━━━ Exercise materials
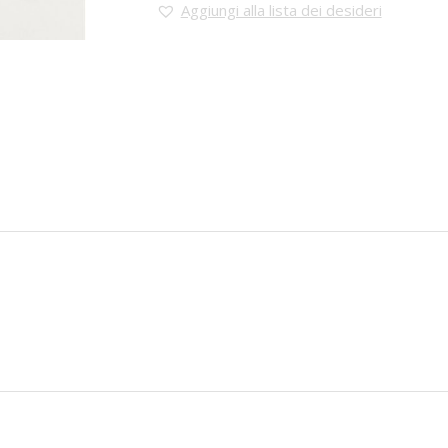
Aggiungi alla lista dei desideri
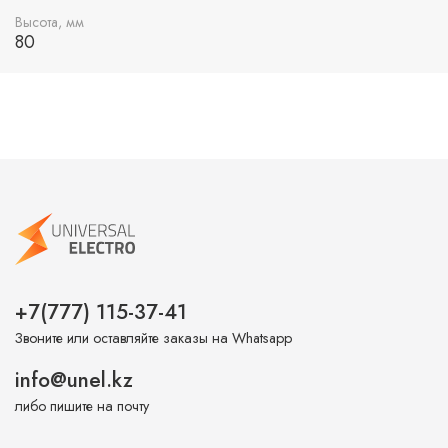
Высота, мм
80
+7(777) 115-37-41
Звоните или оставляйте заказы на Whatsapp
info@unel.kz
либо пишите на почту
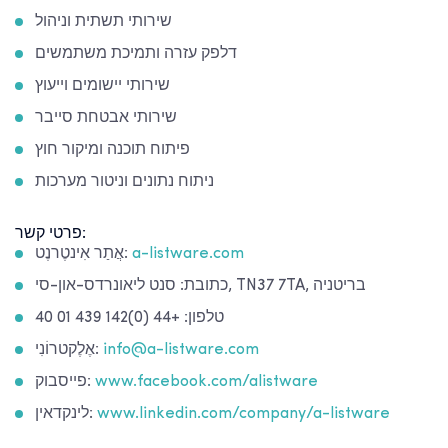
שירותי תשתית וניהול
דלפק עזרה ותמיכת משתמשים
שירותי יישומים וייעוץ
שירותי אבטחת סייבר
פיתוח תוכנה ומיקור חוץ
ניתוח נתונים וניטור מערכות
פרטי קשר:
a-listware.com
אֲתַר אִינטֶרנֶט:
כתובת: סנט ליאונרדס-און-סי, TN37 7TA, בריטניה
טלפון: +44 (0)142 439 01 40
info@a-listware.com
אֶלֶקטרוֹנִי:
www.facebook.com/alistware
פייסבוק:
www.linkedin.com/company/a-listware
לינקדאין:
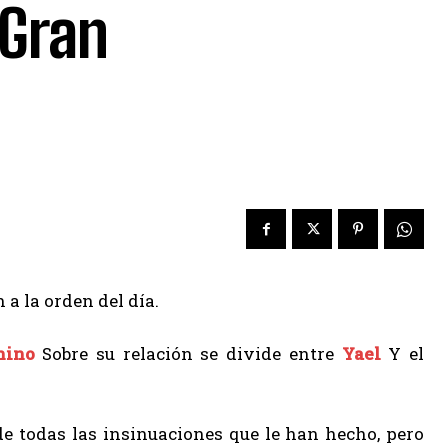
 Gran
a la orden del día.
nino
Sobre su relación se divide entre
Yael
Y el
e todas las insinuaciones que le han hecho, pero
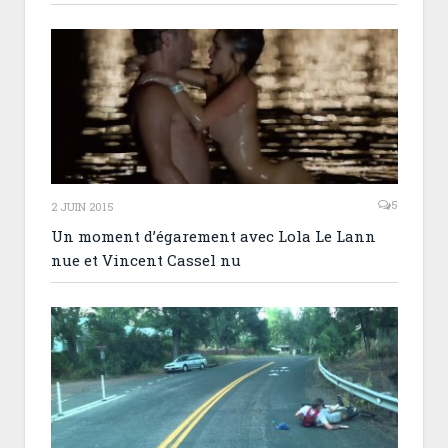
5
2 JUIN 2015
Un moment d’égarement avec Lola Le Lann
nue et Vincent Cassel nu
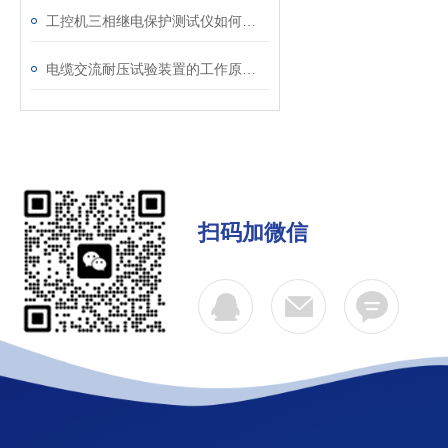
工控机三相继电保护测试仪如何提升保护定值校验效率
电缆交流耐压试验装置的工作原理：串联谐振与变频技术
扫码加微信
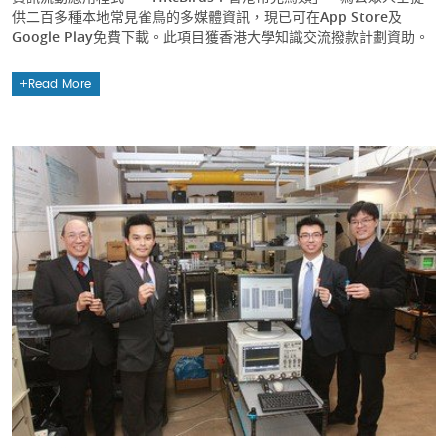
供二百多種本地常見雀鳥的多媒體資訊，現已可在App Store及
Google Play免費下載。此項目獲香港大學知識交流撥款計劃資助。
Read More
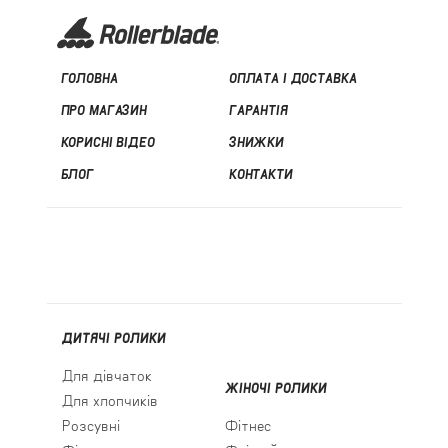
ГОЛОВНА
ОПЛАТА І ДОСТАВКА
ПРО МАГАЗИН
ГАРАНТІЯ
КОРИСНІ ВІДЕО
ЗНИЖКИ
БЛОГ
КОНТАКТИ
ДИТЯЧІ РОЛИКИ
Для дівчаток
ЖІНОЧІ РОЛИКИ
Для хлопчиків
Розсувні
Фітнес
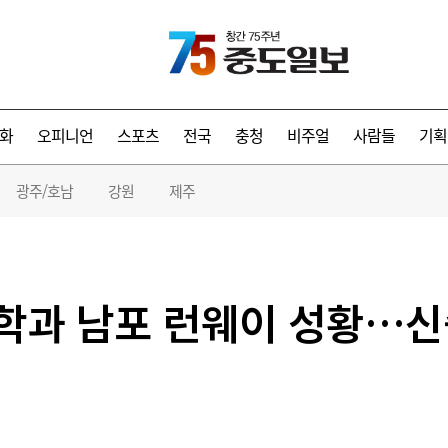
화
오피니언
스포츠
전국
충청
비주얼
사람들
기획
광주/호남
강원
제주
학과 남포 런웨이 성황…신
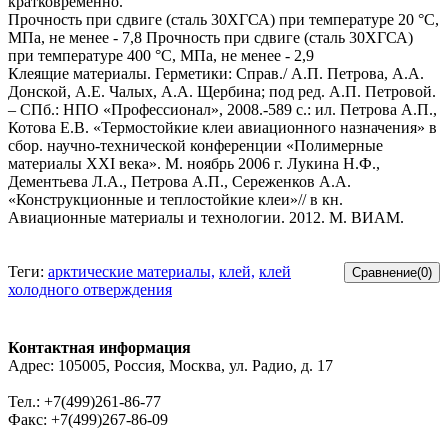
кратковременно.
Прочность при сдвиге (сталь 30ХГСА) при температуре 20 °С,
МПа, не менее - 7,8 Прочность при сдвиге (сталь 30ХГСА)
при температуре 400 °С, МПа, не менее - 2,9
Клеящие материалы. Герметики: Справ./ А.П. Петрова, А.А.
Донской, А.Е. Чалых, А.А. Щербина; под ред. А.П. Петровой.
– СПб.: НПО «Профессионал», 2008.-589 с.: ил. Петрова А.П.,
Котова Е.В. «Термостойкие клеи авиационного назначения» в
сбор. научно-технической конференции «Полимерные
материалы XXI века». М. ноябрь 2006 г. Лукина Н.Ф.,
Дементьева Л.А., Петрова А.П., Сереженков А.А.
«Конструкционные и теплостойкие клеи»// в кн.
Авиационные материалы и технологии. 2012. М. ВИАМ.
Теги:
арктические материалы,
клей,
клей
холодного отверждения
Контактная информация
Адрес: 105005, Россия, Москва, ул. Радио, д. 17
Тел.: +7(499)261-86-77
Факс: +7(499)267-86-09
━━━━━━
Required work: An exact retyping of the entries, without images, is the required answer.

Answer below:
Aggiungi alla lista dei desideri
Высота, мм
80
+7(777) 115-37-41
Звоните или оставляйте заказы на Whatsapp
info@unel.kz
либо пишите на почту
שירותי תשתית וניהול
דלפק עזרה ותמיכת משתמשים
שירותי יישומים וייעוץ
שירותי אבטחת סייבר
פיתוח תוכנה ומיקור חוץ
ניתוח נתונים וניטור מערכות
פרטי קשר:
a-listware.com
אֲתַר אִינטֶרנֶט:
כתובת: סנט ליאונרדס-און-סי, TN37 7TA, בריטניה
טלפון: +44 (0)142 439 01 40
info@a-listware.com
אֶלֶקטרוֹנִי:
www.facebook.com/alistware
פייסבוק:
www.linkedin.com/company/a-listware
לינקדאין:
 Gran
a la orden del día.
nino
Sobre su relación se divide entre
Yael
Y el
e todas las insinuaciones que le han hecho, pero
5
2 JUIN 2015
Un moment d’égarement avec Lola Le Lann
nue et Vincent Cassel nu
工控机三相继电保护测试仪如何提升保护定值校验效率
电缆交流耐压试验装置的工作原理：串联谐振与变频技术
扫码加微信
供二百多種本地常見雀鳥的多媒體資訊，現已可在App Store及
Google Play免費下載。此項目獲香港大學知識交流撥款計劃資助。
Read More
ГОЛОВНА
ОПЛАТА І ДОСТАВКА
ПРО МАГАЗИН
ГАРАНТІЯ
КОРИСНІ ВІДЕО
ЗНИЖКИ
БЛОГ
КОНТАКТИ
ДИТЯЧІ РОЛИКИ
Для дівчаток
ЖІНОЧІ РОЛИКИ
Для хлопчиків
Розсувні
Фітнес
화
오피니언
스포츠
전국
충청
비주얼
사람들
기획
광주/호남
강원
제주
학과 남포 런웨이 성황…신
кратковременно.
Прочность при сдвиге (сталь 30ХГСА) при температуре 20 °С,
МПа, не менее - 7,8 Прочность при сдвиге (сталь 30ХГСА)
при температуре 400 °С, МПа, не менее - 2,9
Клеящие материалы. Герметики: Справ./ А.П. Петрова, А.А.
Донской, А.Е. Чалых, А.А. Щербина; под ред. А.П. Петровой.
– СПб.: НПО «Профессионал», 2008.-589 с.: ил. Петрова А.П.,
Котова Е.В. «Термостойкие клеи авиационного назначения» в
сбор. научно-технической конференции «Полимерные
материалы XXI века». М. ноябрь 2006 г. Лукина Н.Ф.,
Дементьева Л.А., Петрова А.П., Сереженков А.А.
«Конструкционные и теплостойкие клеи»// в кн.
Авиационные материалы и технологии. 2012. М. ВИАМ.
Теги:
арктические материалы,
клей,
клей
холодного отверждения
Контактная информация
Адрес: 105005, Россия, Москва, ул. Радио, д. 17
Тел.: +7(499)261-86-77
Факс: +7(499)267-86-09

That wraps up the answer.